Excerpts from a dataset
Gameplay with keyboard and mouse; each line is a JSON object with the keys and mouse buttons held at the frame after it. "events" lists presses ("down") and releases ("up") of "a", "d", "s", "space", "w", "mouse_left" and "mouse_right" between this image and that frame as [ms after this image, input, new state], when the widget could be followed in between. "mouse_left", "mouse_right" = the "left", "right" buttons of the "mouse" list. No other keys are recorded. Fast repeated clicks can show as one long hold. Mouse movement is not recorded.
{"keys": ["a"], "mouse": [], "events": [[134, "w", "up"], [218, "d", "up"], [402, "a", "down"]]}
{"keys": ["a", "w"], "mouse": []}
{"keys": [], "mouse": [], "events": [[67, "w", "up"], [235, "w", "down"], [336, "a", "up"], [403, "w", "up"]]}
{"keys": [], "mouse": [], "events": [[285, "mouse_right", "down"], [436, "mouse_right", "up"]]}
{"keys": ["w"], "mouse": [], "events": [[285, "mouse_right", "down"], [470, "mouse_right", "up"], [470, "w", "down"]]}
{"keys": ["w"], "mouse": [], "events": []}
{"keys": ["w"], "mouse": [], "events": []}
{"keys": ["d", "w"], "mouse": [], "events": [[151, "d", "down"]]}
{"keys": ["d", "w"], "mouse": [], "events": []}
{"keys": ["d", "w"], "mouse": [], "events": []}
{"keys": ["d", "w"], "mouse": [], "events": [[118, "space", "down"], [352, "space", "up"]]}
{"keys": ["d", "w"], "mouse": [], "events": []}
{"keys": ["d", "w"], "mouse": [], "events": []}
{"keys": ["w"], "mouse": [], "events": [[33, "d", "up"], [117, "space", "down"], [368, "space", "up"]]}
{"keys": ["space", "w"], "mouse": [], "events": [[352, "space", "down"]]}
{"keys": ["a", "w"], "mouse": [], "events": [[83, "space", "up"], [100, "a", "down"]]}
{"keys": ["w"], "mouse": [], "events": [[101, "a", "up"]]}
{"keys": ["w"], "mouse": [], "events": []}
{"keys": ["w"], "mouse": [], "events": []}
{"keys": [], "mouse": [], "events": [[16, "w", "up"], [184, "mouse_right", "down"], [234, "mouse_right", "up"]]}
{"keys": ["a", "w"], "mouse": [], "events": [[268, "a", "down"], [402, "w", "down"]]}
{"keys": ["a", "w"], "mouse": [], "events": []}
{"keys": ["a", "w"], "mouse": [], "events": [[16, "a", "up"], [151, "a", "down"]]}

— Problem details —
Give the records above again, word for word.

— The completed task —
Gameplay with keyboard and mouse; each line is a JSON object with the keys and mouse buttons held at the frame after it. "events" lists presses ("down") and releases ("up") of "a", "d", "s", "space", "w", "mouse_left" and "mouse_right" between this image and that frame as [ms after this image, input, new state], when the widget could be followed in between. "mouse_left", "mouse_right" = the "left", "right" buttons of the "mouse" list. No other keys are recorded. Fast repeated clicks can show as one long hold. Mouse movement is not recorded.
{"keys": ["a"], "mouse": [], "events": [[134, "w", "up"], [218, "d", "up"], [402, "a", "down"]]}
{"keys": ["a", "w"], "mouse": []}
{"keys": [], "mouse": [], "events": [[67, "w", "up"], [235, "w", "down"], [336, "a", "up"], [403, "w", "up"]]}
{"keys": [], "mouse": [], "events": [[285, "mouse_right", "down"], [436, "mouse_right", "up"]]}
{"keys": ["w"], "mouse": [], "events": [[285, "mouse_right", "down"], [470, "mouse_right", "up"], [470, "w", "down"]]}
{"keys": ["w"], "mouse": [], "events": []}
{"keys": ["w"], "mouse": [], "events": []}
{"keys": ["d", "w"], "mouse": [], "events": [[151, "d", "down"]]}
{"keys": ["d", "w"], "mouse": [], "events": []}
{"keys": ["d", "w"], "mouse": [], "events": []}
{"keys": ["d", "w"], "mouse": [], "events": [[118, "space", "down"], [352, "space", "up"]]}
{"keys": ["d", "w"], "mouse": [], "events": []}
{"keys": ["d", "w"], "mouse": [], "events": []}
{"keys": ["w"], "mouse": [], "events": [[33, "d", "up"], [117, "space", "down"], [368, "space", "up"]]}
{"keys": ["space", "w"], "mouse": [], "events": [[352, "space", "down"]]}
{"keys": ["a", "w"], "mouse": [], "events": [[83, "space", "up"], [100, "a", "down"]]}
{"keys": ["w"], "mouse": [], "events": [[101, "a", "up"]]}
{"keys": ["w"], "mouse": [], "events": []}
{"keys": ["w"], "mouse": [], "events": []}
{"keys": [], "mouse": [], "events": [[16, "w", "up"], [184, "mouse_right", "down"], [234, "mouse_right", "up"]]}
{"keys": ["a", "w"], "mouse": [], "events": [[268, "a", "down"], [402, "w", "down"]]}
{"keys": ["a", "w"], "mouse": [], "events": []}
{"keys": ["a", "w"], "mouse": [], "events": [[16, "a", "up"], [151, "a", "down"]]}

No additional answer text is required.